Mit Anbruch der Dämmerung waren wir auf dem Rückweg. Von Wassertank 1 musste schon auf Tank 2 umgestellt werden, der uns aber nur gelbes Wasser (farblich vergleichbar mit verdünntem Orangensaft) spendete. Es sollte also ein Hafen angelaufen werden um neues Wasser aufzunehmen, einmal die Klimaanlage zu genießen, Wasserflaschen zu kaufen und zuguterletzt nicht mehr weit von Palermo entfernt zu sein. Die Wettervorhersage prophezeite uns schwache Winde gegen Ende der Woche.
Die Wahl fiel auf den Hafen von Cefalu, der sich vor Ort leider eher als Kleinbootshafen herausstellte. An der Pier, an der auch größere Yachten lagen, gab es keine Wasseranschlüsse - wir ankerten also im Vorhafenbecken und kochten Kaffee mit Flaschenwasser - die 2 Tagen halten wir es auch mit gelbem Wasser aus.
Am Donnerstag wurde uns bewusst, was es heißt ohne Leichtwindgennaker eine moderne Charteryacht zu segeln: Bewegen möchte die sich dann nämlich eher nicht mehr. Teils unter Segel, teils unter Motor fuhren wir zunächst zur Bucht vor Bandita, in der Hoffnung mit dem Dingy dort noch Wasser an der Strandpromenade kaufen zu können. Dort angekommen verließ uns die Lust, das Dingy zu Wasser zu lassen, zumal der Ankerplatz unschön war und wir gerne bei Tageslicht an einem schöneren Ort (vor Aspra) geankert hätten.
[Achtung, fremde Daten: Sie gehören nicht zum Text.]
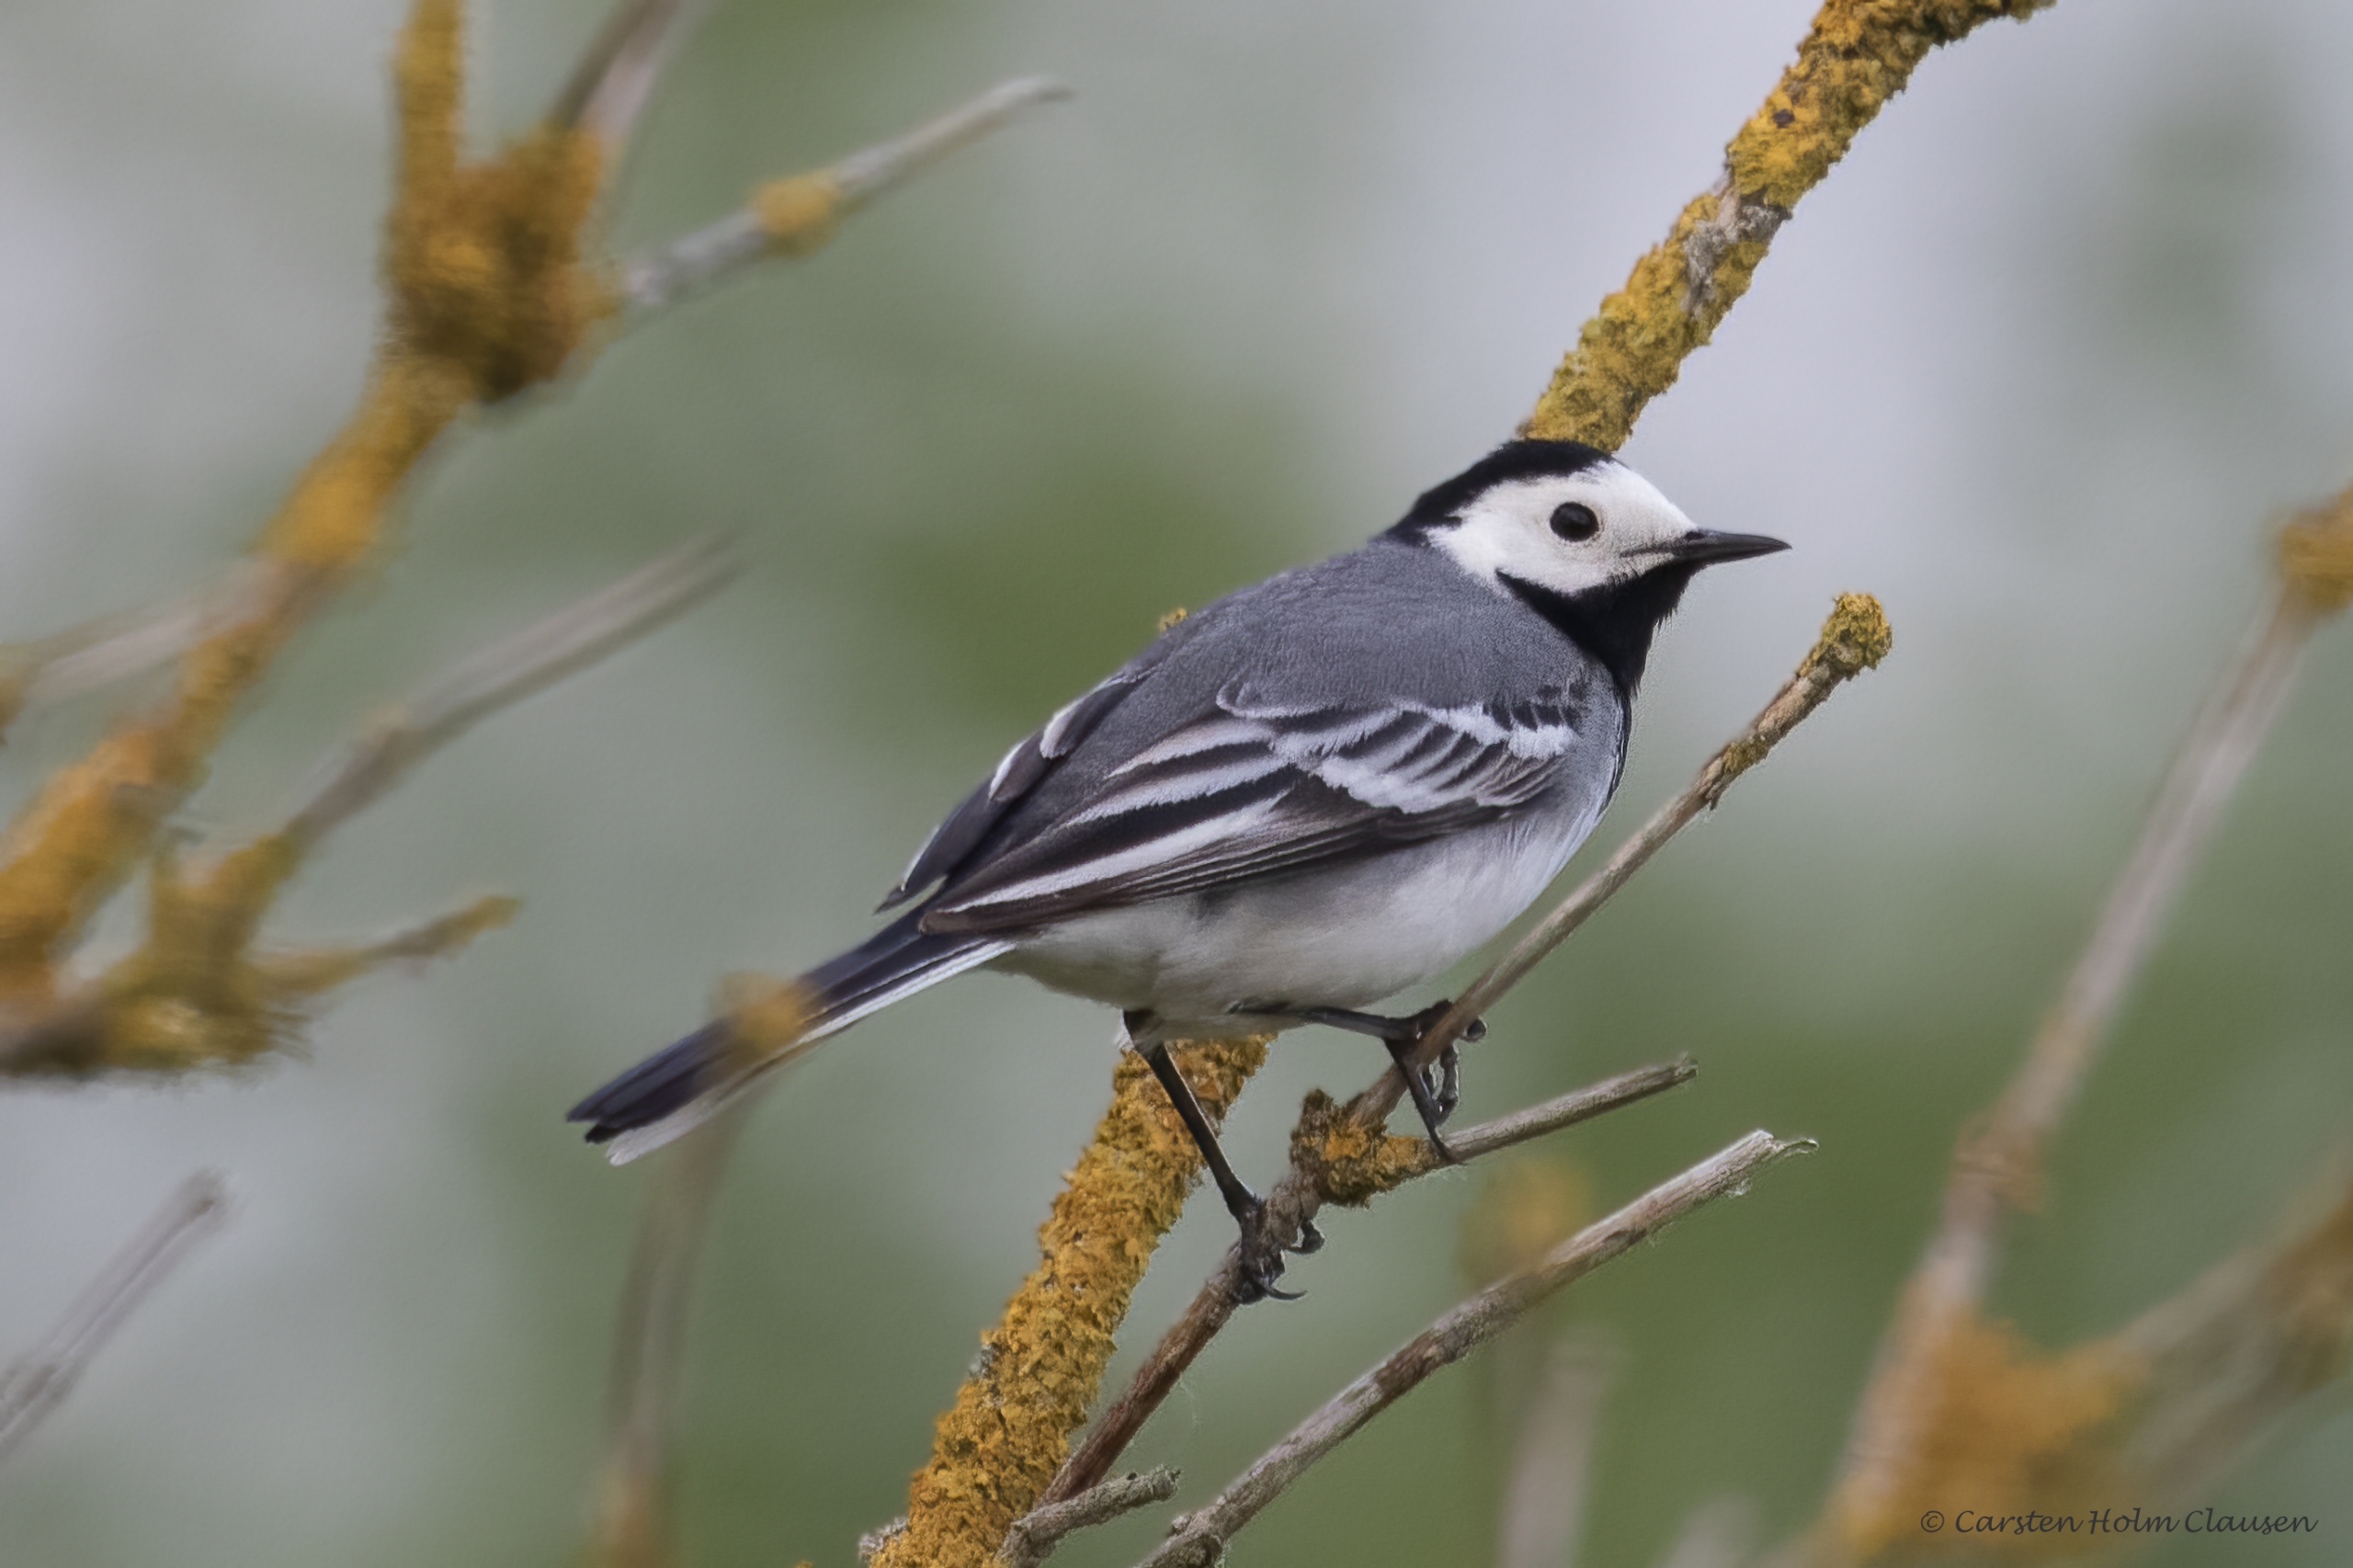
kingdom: Animalia
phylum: Chordata
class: Aves
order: Passeriformes
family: Motacillidae
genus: Motacilla
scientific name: Motacilla alba
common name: Hvid vipstjert
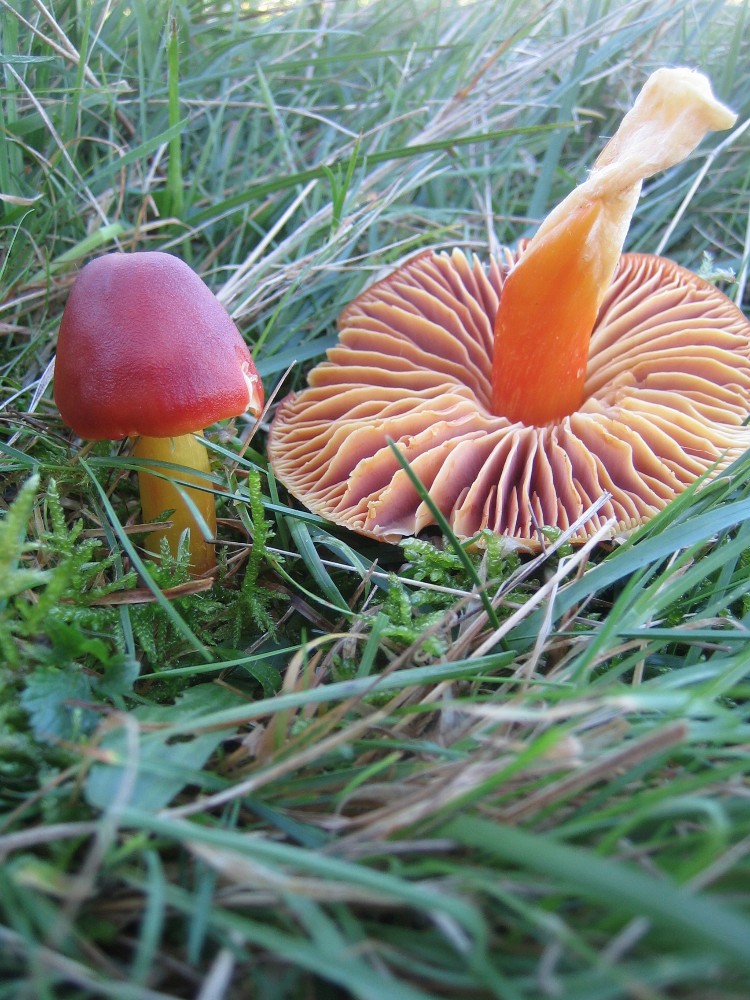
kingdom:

Also rechneten wir uns die Flaschenwasserbestände noch einmal gründlich schön und liefen den schöneren Ankerplatz an.
Schon Donnerstag Abend stellten wir beim Schwimmen im nicht-erfrischend warmen Wasser fest, dass der Anker sich äußerst sicher in einer Felsspalte verkantet hatte, entsprechend früh wurde der erste Aufbruchsversuch am Freitag gestartet. Dieser schlug zu Ungunsten der Ankerwinsch fehl, normales Anker heben ging nicht. Begleitet wurde dieses Manöver von einem sehr interessierten Taucher, der unser Boot in 50m Entferung umkreise - ob die Einwohner so etwas wohl wöchentlich sehen und sich ein Geschäft daraus machen? Da wir die Lage des Ankers kannten, versuchten wir als nächstes, etwas Kette zu geben und die Yacht im 90-Grad-Winkel zur Ankerlage rückwärts zu bewegen, in der Hoffnung, dass wir den Anker seitlich aus der Spalte herausdrehen und anschließend schnell aufholen können. Unter lautstarkem Protest der Ankerwinsch (die war ohnehin schon eher kaputt) ruckten wir so den Anker frei und holten ihn schnell auf - irgendwie doch leichter als erwartet!
Ohne Wind motorten wir so erstmal näher an Palermo heran, und machten bei seichtem Sandstrand nochmal einen kurzen Stopp um auf die Einfahrt in den Hafen zu warten. Wenige Stunden später ging mit der Rückgabe des Bootes dieser einwöchige Ersatztörn zu Ende. Fazit: Wir haben viel gesehen und das Beste daraus gemacht - das, was wir uns unter "Regattatraining und -viewing Palermo" vorgestellt haben, war es aber sicher nicht. Mit einem gemeinsamen Zwischenstopp zu viert in Neapel traten wir so die Rückreise an - und hoffen, irgendwann doch noch mit askew das Palermo-Montecarlo Race mitsegeln zu können.